Pick out all lines with the word "knee" from the records that follow.

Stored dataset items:
++++++++

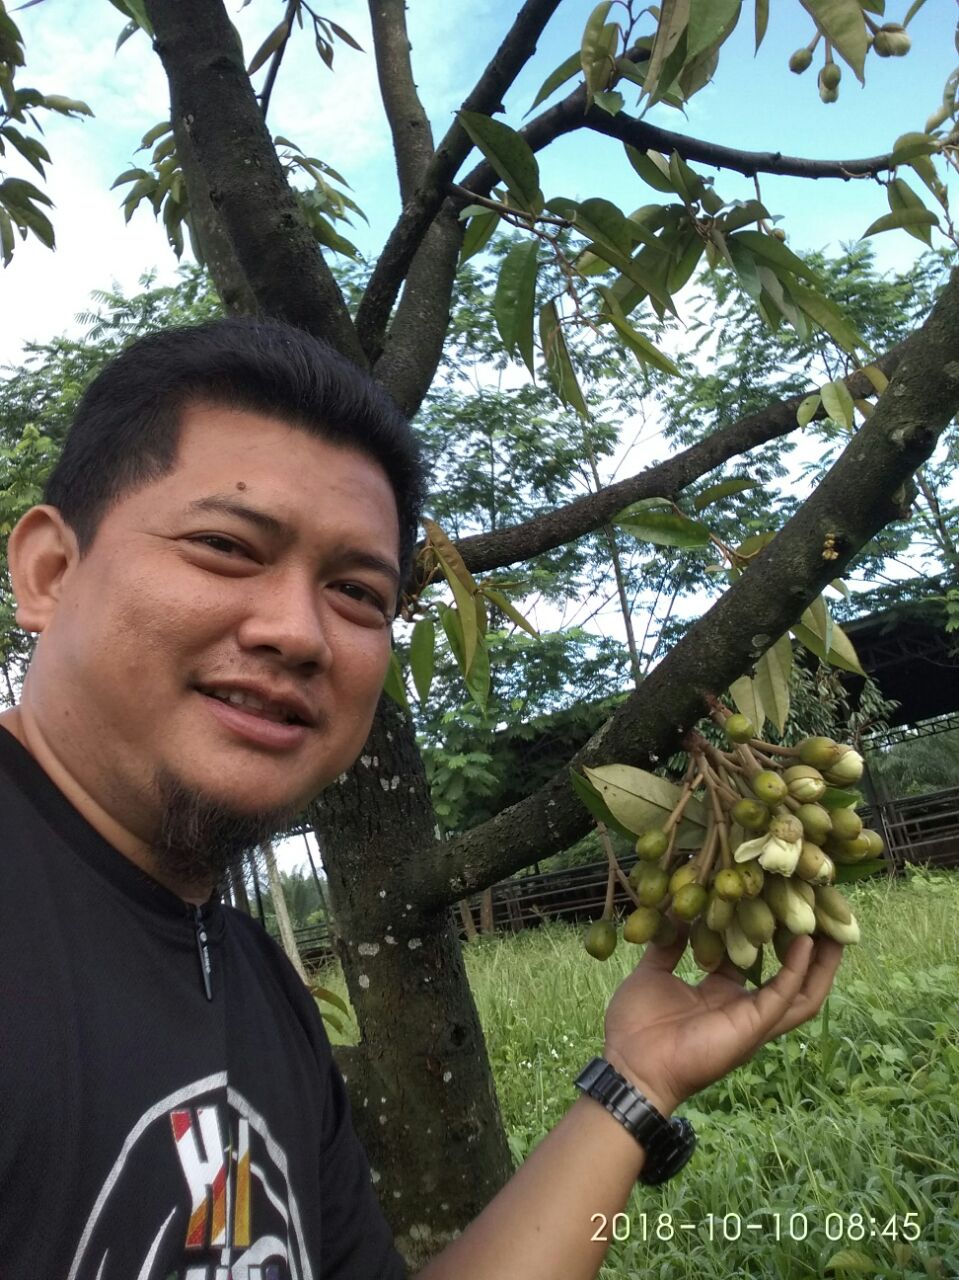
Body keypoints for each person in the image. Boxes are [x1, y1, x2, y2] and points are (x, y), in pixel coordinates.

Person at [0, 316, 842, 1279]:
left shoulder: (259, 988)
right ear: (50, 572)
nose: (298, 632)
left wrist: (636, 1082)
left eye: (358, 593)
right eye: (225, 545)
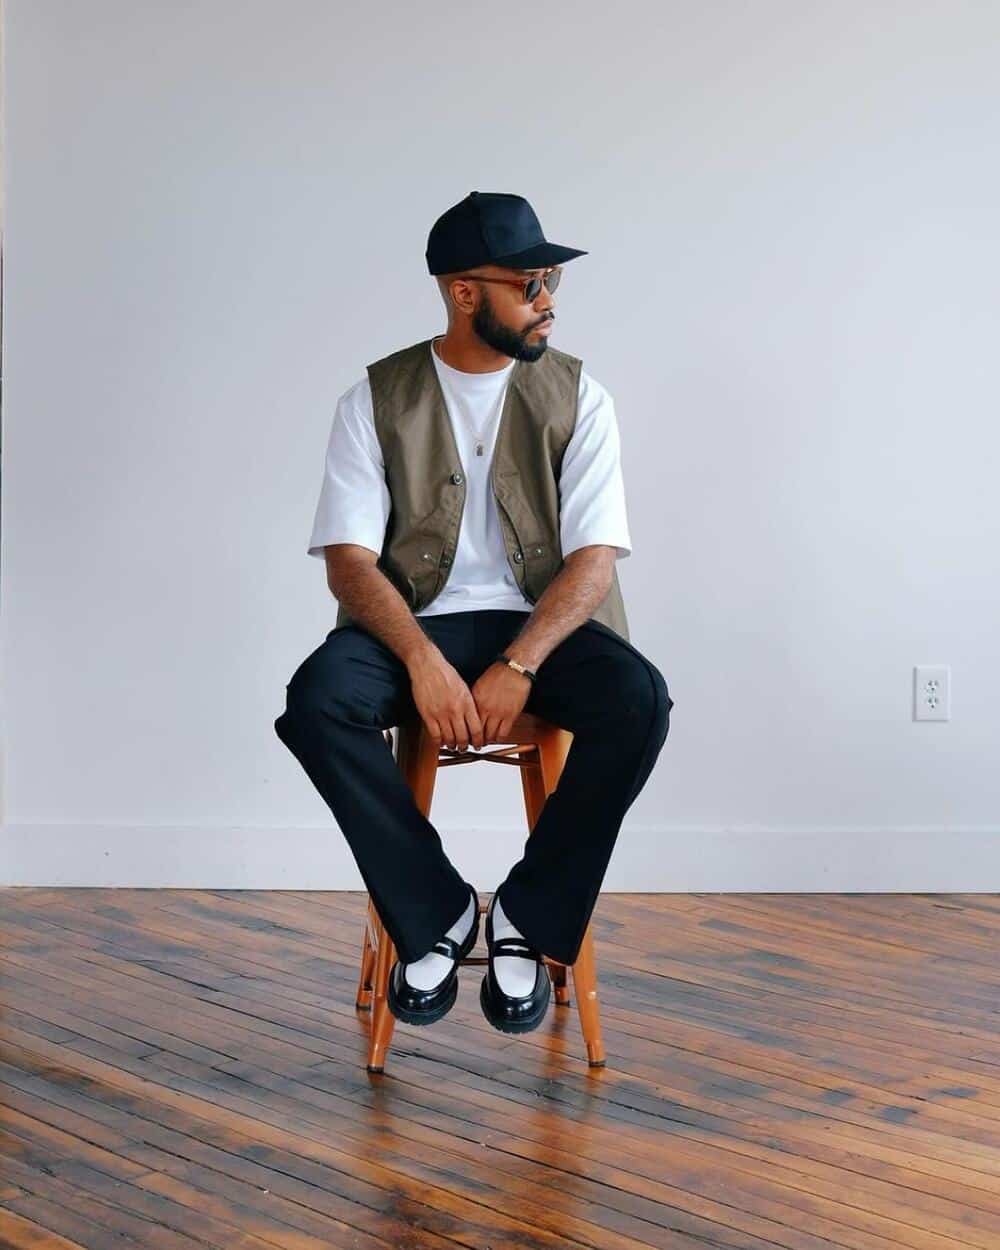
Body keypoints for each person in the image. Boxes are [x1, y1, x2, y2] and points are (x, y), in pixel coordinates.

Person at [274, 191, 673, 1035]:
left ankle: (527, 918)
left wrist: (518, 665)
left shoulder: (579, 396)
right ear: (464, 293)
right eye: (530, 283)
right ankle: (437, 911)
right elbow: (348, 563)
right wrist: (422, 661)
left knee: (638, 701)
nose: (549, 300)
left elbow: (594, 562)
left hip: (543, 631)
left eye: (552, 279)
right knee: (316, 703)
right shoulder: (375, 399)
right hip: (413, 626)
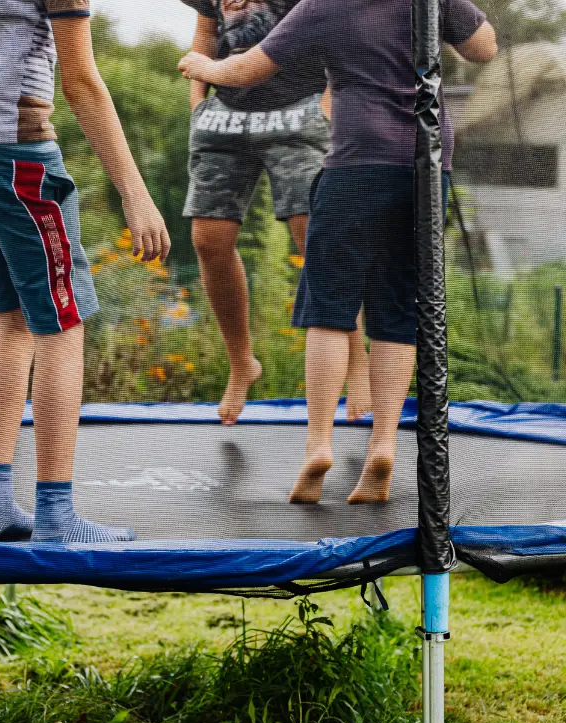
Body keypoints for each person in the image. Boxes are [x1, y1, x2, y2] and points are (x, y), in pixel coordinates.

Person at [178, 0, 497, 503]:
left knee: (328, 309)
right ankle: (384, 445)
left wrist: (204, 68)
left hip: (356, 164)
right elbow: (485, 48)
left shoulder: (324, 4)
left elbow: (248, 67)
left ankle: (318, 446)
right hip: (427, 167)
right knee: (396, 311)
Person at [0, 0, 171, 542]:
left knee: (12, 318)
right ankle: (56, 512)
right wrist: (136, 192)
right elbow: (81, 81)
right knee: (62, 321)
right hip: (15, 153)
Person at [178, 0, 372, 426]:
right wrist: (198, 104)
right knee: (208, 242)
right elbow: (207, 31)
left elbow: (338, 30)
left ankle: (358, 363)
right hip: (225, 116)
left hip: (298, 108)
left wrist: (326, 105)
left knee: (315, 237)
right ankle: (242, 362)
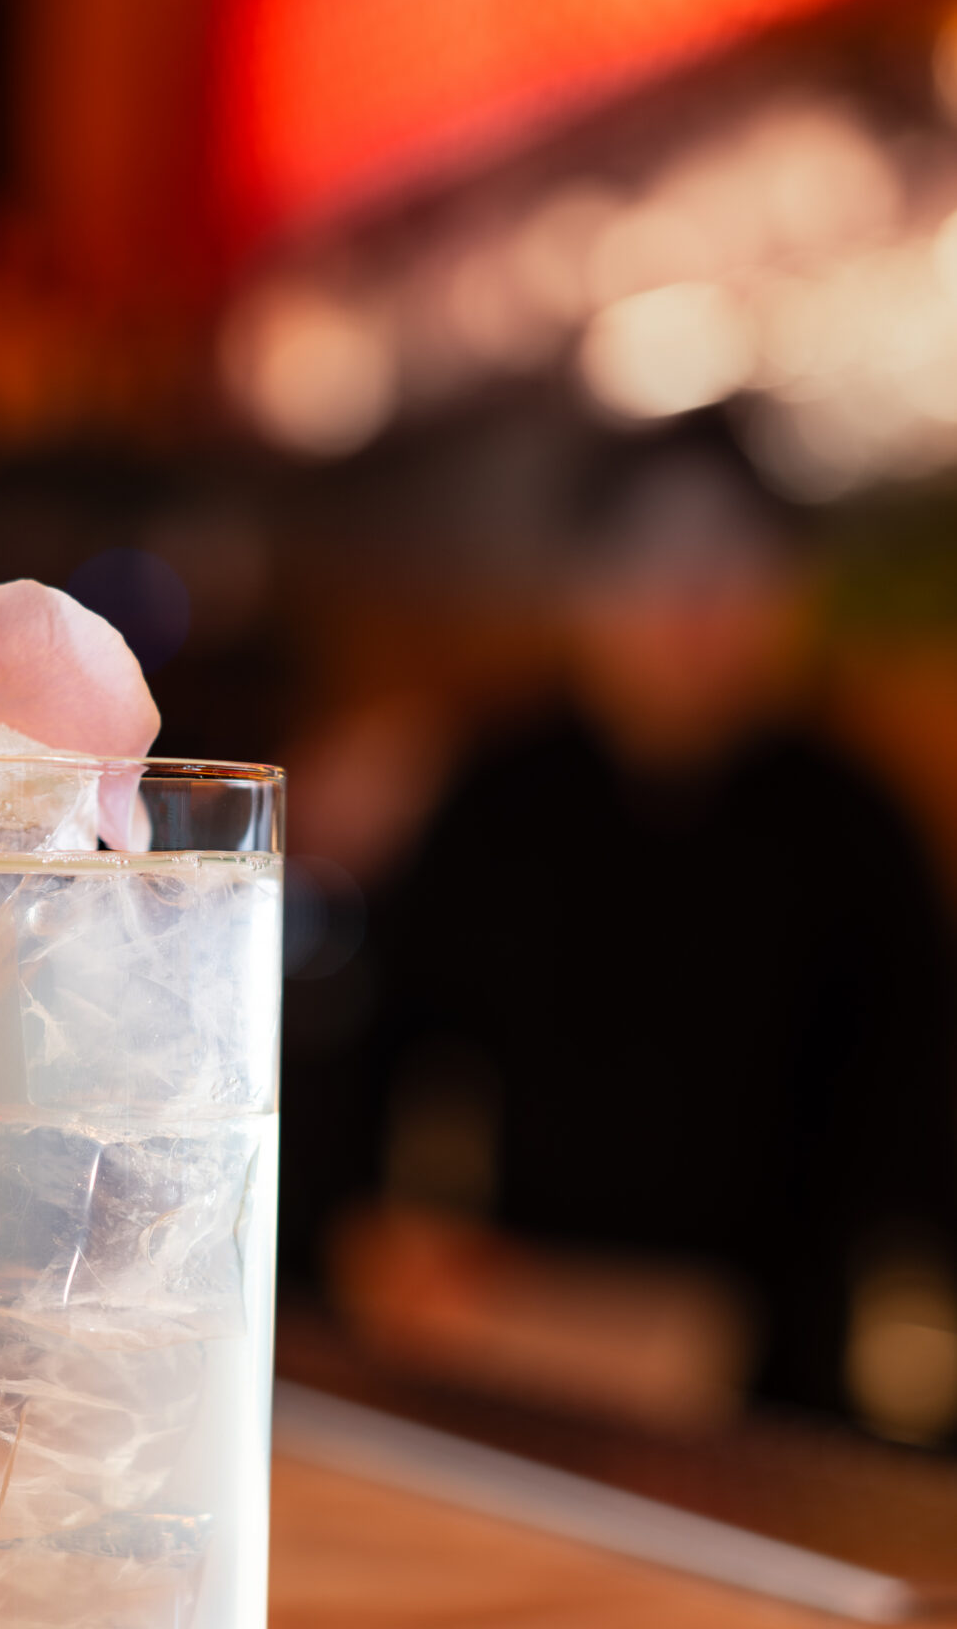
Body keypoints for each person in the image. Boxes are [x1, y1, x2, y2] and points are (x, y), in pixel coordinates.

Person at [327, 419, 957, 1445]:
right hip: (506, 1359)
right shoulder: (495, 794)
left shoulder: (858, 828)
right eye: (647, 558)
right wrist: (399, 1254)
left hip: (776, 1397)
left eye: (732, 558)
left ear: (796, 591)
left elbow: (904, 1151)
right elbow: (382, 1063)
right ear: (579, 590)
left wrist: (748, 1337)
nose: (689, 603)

++++++++

## Finished task
left knee: (638, 701)
right knee: (316, 703)
left knee: (328, 309)
right knee: (396, 311)
left knee: (12, 318)
right knee: (62, 321)
right knee: (208, 242)
left knee: (315, 237)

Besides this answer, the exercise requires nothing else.